● **THE PROBLEM**:
Copy exactly the line that contains "LdapDnToYbaRoleData ListLdapDnToYbaRoles(ctx, cUUID).Execute()" plus all remaining lines of the data, and leave out every line before it.

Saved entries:
════════════════════

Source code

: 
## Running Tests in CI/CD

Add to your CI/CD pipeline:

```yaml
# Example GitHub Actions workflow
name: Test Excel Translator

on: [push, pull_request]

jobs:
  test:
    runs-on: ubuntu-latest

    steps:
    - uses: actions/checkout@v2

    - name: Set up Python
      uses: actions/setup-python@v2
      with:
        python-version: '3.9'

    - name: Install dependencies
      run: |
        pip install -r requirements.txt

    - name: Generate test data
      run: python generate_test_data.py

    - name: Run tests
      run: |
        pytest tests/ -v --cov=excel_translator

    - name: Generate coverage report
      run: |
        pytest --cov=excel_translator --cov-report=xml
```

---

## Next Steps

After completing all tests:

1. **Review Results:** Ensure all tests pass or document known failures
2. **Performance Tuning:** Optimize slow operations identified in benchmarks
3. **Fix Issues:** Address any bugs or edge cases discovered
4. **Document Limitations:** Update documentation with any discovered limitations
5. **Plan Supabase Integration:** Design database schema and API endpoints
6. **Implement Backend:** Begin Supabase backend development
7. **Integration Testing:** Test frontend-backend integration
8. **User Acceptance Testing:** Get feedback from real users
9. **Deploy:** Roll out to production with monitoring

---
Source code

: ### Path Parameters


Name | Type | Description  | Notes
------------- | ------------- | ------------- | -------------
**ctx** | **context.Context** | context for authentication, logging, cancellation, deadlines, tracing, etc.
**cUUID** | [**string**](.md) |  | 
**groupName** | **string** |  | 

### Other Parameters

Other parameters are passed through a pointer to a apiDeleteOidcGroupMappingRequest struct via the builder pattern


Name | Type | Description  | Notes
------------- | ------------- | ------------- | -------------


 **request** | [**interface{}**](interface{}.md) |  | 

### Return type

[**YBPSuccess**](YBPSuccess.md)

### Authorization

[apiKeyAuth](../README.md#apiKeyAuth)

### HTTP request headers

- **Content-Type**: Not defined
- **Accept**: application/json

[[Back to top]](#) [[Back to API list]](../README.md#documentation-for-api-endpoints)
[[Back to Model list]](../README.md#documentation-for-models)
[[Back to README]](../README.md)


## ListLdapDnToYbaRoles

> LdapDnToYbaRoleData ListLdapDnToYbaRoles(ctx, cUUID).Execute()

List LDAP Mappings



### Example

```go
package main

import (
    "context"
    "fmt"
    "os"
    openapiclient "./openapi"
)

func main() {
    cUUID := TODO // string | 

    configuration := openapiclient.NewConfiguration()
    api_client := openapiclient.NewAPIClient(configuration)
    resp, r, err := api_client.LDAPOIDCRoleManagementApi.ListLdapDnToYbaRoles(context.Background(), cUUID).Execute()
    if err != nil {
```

════════════════════

● **OUTPUT**:
> LdapDnToYbaRoleData ListLdapDnToYbaRoles(ctx, cUUID).Execute()

List LDAP Mappings



### Example

```go
package main

import (
    "context"
    "fmt"
    "os"
    openapiclient "./openapi"
)

func main() {
    cUUID := TODO // string | 

    configuration := openapiclient.NewConfiguration()
    api_client := openapiclient.NewAPIClient(configuration)
    resp, r, err := api_client.LDAPOIDCRoleManagementApi.ListLdapDnToYbaRoles(context.Background(), cUUID).Execute()
    if err != nil {
```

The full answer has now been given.